« Maintenant que les cœurs des réacteurs 1 et 3 ont fusionnés, » Pour information, cela se passe en l’espace de minutes ou d’heures. La fusion des 3 coeurs, et celle des combustibles en piscine s’est effectuee les premiers jours. D’ailleurs les explosions extremement violentes sont la consequence directe du contact eau-corium. Ce qui prouve d’ailleurs la deterioration voire fusion des combustibles dans la piscine du n°4 (qui a apparement ete ravage egalement, mais pas devant la camera)
Officiellement, on a :coeur 1 : fusion a 70% coeur 2 : fusion a un niveau inconnu coeur 3 : fusion a 30%
Rappelons que ce sont des estimations basees sur des modeles imprecis, et sur des mesures imprecises ou fausses (instruments ravages).
Rappelons aussi que les memes estimations a Tree miles island donnaient un dommage leger, et que les ingenieurs ont decouvert, horrifies, 6 ans plus tard, a l’ouverture du reacteur, que le ceur avait ete completement detruit, et que le percement de l’enveloppe du reacteur aurait pu avoir lieu si le refroidissement n’aurait repris ne serai-ce que quelques minutes plus tard.
"Malgré l’énorme quantité de matières radioactives découvertes,
l’incident de Cadarachen’aura aucune conséquence selon les experts. Le
plutonium trouvé sur le site ne représente aucun risque ni pour le
personnel d’Areva, ni pour l’environnement, ni pour les zones se
trouvant à proximité de Cadarache."
Il faut avoir le culot d’ecrire des mensonges pareils !

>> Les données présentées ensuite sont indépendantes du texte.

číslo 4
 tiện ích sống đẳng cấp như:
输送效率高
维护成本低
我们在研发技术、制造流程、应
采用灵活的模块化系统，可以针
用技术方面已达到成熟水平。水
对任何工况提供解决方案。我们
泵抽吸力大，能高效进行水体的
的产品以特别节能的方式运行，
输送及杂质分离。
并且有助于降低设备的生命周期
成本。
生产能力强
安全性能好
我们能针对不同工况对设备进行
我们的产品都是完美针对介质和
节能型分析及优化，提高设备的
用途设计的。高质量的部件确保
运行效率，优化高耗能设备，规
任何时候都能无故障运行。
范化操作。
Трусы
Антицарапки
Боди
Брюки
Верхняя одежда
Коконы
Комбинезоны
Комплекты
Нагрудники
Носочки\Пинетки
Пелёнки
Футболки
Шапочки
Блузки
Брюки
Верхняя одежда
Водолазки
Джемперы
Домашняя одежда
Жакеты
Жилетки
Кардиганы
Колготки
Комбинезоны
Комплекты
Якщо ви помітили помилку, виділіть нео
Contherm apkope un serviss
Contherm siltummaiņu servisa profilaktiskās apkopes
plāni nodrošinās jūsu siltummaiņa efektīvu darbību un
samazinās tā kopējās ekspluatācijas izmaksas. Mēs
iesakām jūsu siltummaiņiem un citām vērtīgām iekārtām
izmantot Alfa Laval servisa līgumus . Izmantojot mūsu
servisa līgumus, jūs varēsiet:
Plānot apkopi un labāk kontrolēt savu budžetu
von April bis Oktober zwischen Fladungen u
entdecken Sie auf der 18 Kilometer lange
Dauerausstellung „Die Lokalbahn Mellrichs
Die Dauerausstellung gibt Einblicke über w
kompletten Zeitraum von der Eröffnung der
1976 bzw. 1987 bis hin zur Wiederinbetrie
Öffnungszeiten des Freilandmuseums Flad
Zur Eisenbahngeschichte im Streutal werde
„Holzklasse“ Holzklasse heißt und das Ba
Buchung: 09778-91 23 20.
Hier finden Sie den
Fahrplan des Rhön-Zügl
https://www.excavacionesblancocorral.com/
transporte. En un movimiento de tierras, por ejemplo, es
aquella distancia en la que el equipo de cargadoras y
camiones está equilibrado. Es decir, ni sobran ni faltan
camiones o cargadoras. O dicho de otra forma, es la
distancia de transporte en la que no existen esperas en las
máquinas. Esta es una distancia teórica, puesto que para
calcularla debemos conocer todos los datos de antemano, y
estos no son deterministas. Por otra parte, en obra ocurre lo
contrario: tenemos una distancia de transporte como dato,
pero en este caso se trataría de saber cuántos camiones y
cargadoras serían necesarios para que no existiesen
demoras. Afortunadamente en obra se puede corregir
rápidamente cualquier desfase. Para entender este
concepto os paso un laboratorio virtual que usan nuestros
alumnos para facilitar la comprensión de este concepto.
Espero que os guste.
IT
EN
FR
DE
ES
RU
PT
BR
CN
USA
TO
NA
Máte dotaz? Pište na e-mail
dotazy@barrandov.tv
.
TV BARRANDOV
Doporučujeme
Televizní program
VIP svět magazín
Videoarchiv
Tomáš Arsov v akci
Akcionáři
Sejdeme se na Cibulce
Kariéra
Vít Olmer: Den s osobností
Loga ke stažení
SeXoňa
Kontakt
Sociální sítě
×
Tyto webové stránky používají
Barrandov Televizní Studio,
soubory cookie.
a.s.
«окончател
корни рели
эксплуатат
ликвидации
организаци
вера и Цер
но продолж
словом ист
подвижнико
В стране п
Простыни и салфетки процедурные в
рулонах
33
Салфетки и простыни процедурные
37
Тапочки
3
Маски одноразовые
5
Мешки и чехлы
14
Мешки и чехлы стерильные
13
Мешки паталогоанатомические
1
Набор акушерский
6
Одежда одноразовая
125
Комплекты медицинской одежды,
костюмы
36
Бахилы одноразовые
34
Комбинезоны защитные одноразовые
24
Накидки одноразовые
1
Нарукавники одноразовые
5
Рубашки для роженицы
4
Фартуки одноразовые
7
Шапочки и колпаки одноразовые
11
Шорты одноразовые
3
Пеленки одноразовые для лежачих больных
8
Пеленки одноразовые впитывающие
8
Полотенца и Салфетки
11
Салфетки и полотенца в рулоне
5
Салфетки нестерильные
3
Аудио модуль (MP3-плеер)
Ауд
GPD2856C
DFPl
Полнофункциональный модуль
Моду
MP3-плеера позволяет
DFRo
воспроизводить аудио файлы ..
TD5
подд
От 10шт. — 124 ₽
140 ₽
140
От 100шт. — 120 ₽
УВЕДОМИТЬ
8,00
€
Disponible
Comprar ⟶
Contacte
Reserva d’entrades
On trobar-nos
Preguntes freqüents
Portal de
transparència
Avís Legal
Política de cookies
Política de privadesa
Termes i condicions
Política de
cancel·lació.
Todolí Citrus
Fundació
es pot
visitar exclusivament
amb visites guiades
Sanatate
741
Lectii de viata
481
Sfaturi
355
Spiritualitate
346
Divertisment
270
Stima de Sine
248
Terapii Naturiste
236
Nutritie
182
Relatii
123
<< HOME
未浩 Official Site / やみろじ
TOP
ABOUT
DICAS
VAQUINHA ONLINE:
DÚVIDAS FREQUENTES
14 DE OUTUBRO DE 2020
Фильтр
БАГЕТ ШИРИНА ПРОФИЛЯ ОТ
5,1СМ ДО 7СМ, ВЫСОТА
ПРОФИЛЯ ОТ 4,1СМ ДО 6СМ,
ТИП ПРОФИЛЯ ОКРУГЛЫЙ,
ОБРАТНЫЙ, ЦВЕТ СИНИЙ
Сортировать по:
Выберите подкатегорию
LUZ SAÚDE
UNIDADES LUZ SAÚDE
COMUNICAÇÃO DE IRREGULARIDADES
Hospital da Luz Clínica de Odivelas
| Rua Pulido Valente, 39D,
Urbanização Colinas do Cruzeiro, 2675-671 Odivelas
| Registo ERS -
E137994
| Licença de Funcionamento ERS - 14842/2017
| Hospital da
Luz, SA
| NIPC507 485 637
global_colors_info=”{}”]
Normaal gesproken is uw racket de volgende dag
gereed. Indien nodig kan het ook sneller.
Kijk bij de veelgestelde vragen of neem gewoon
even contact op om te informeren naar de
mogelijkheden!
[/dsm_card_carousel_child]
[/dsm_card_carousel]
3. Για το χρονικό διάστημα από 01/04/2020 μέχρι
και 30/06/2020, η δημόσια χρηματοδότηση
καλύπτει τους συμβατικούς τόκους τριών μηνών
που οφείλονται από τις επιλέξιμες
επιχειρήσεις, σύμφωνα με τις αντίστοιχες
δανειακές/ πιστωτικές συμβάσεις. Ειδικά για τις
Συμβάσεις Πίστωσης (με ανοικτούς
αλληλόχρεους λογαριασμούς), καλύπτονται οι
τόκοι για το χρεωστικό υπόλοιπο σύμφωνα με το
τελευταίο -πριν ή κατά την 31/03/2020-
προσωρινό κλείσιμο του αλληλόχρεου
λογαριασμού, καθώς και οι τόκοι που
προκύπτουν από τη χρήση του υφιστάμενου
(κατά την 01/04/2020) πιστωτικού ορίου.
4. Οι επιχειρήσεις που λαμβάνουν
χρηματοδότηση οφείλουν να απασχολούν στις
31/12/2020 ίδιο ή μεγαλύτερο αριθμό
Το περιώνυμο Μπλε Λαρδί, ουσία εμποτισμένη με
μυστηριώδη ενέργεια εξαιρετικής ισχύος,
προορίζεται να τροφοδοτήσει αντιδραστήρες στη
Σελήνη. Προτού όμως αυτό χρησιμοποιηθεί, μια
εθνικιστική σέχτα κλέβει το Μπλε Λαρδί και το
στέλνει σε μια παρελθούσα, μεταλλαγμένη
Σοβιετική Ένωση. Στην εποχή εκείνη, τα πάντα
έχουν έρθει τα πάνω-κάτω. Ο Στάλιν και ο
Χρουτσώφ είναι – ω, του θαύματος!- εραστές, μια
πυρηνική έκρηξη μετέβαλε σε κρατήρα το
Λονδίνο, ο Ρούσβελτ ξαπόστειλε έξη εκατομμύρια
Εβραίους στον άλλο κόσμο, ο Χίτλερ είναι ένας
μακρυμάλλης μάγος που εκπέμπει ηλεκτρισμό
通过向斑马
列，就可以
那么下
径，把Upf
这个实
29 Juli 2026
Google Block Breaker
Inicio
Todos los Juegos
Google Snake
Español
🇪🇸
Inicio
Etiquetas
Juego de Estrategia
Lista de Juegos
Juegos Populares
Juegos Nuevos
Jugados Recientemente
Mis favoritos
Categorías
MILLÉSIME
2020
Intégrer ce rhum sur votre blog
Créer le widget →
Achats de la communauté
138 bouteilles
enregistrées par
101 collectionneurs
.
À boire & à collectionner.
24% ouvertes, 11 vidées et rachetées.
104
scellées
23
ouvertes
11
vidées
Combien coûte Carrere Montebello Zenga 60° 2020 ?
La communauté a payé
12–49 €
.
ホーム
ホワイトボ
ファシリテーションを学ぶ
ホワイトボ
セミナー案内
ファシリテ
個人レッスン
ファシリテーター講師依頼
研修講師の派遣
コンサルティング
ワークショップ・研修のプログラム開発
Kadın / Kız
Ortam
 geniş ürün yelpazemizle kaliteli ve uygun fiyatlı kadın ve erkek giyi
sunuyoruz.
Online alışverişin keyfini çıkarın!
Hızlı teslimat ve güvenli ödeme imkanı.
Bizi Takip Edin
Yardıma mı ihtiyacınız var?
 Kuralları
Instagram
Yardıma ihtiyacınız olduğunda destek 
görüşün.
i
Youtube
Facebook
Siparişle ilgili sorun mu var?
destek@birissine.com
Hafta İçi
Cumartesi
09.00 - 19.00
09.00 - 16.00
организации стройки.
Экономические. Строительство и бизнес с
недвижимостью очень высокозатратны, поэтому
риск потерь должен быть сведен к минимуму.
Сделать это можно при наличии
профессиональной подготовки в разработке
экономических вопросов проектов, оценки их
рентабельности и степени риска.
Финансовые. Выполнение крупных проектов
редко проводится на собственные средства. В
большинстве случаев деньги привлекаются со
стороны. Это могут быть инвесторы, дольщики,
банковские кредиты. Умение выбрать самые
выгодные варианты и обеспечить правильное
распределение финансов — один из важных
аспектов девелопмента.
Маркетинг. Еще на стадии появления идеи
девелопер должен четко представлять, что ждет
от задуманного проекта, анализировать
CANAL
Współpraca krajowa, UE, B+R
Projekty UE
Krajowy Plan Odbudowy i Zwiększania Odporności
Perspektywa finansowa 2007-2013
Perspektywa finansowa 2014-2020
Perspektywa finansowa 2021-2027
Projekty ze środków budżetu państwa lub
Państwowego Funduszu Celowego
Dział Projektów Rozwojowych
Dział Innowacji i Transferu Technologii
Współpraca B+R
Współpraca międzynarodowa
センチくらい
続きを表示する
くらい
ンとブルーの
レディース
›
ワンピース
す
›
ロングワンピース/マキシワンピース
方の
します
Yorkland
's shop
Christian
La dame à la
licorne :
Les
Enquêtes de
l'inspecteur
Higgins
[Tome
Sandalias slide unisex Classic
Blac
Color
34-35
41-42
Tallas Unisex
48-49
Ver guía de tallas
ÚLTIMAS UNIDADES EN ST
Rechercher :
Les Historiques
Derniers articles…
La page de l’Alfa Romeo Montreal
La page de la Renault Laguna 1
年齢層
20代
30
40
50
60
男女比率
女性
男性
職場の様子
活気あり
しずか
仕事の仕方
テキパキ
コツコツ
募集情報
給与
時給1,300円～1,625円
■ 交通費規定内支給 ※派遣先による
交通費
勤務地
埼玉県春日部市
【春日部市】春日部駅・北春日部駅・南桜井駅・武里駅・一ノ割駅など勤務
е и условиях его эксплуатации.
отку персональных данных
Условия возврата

Le thorium est plus dangereux encore que le Pu. 1) Toxicite des materiaux 2) production de quantites de polluants chimiques et radioactifs combines, comme par exemple de l’acide fluorhydrique de tritium (extremement toxique chimiquement + extremement toxique radiologiquement) 3)Presence d’une usine de traitement chimico-nucleaire a proximite immediate de chaque reacteur indispensable : tout les risques de cette filiere viennent de la ! le reacteur a beau avoir moins tendance a entrer en criticite (et encore, il faut des compromis entre le taux de poisons et la sur-criticite), mais mettre Fessenheim dans l’usine d’AZF , ca c’est un double crime contre l’humanite ! 4) Stockage de dechets chimiques hautement radioactifs en quantites jamais vues : que faire de tout les dechets de l’usine de processing et d’epuration en ligne du combustible ? Ah oui, suis-je bete, on va tout simplement les balancer en mer, comme le fait l’industrie chimique francaise depuis des decennies. 5) pertes energetiques enormes : il faut faire tourner une usine chimique et un accelerateur de particules. Resultat : rendement deplorable pour une pollution encore accrue. 6) criticite possible (eh oui, le meme probleme) Le reacteur a beau etre legerement sous critique. Encore faut-il une quantite bien superieure dans les tuyaux et les installations de reprocessing. Conclusion : la moindre fuite non detectee va mener a une accumulation et donc une criticite. Boum.
Conclusion : en theorie, c’est bien joli. En pratique, il y a encore et toujours des neutrons, donc creation d’isotopes a l’entour , et reactions secondaires (chimiques et nucleaires). Exactement les memes problemes que les centrales actuelles, avec en plus le risque d’une usine chimico-nucleaire bien pire que la Hague, DANS chaque reacteur.
De plus les nombreux compromis necessaires ont empeche (heureusement) ce genre de folie suicidaire d’etre construite pour le moment.
Ajoutons, par ailleurs, qu’a Tchernobyl, le fait que l’etat prenne le relais et la coordination de la gestion de la catastrophe a clairement pu eviter le pire (une explosion nucleaire, de criticite), en sacrifiant de l’ordre du million de personnes. TEPCO n’a pas ce genre de moyens, et l’intervention de l’etat Japonais reste pour le moment limitee.
D’ailleurs on peut le generaliser au nucleaire civil et militaire en general, pas seulement aux situations de catastrophes.
C’est un fait aujourdh’ui que le developpement du nucleaire, qu’il soit civil ou vien nucleaire, est decide par la minorite dirigeante contre son peuple. Par definition donc, anti-democratique. Et ce, quel que soit le pays et le regime.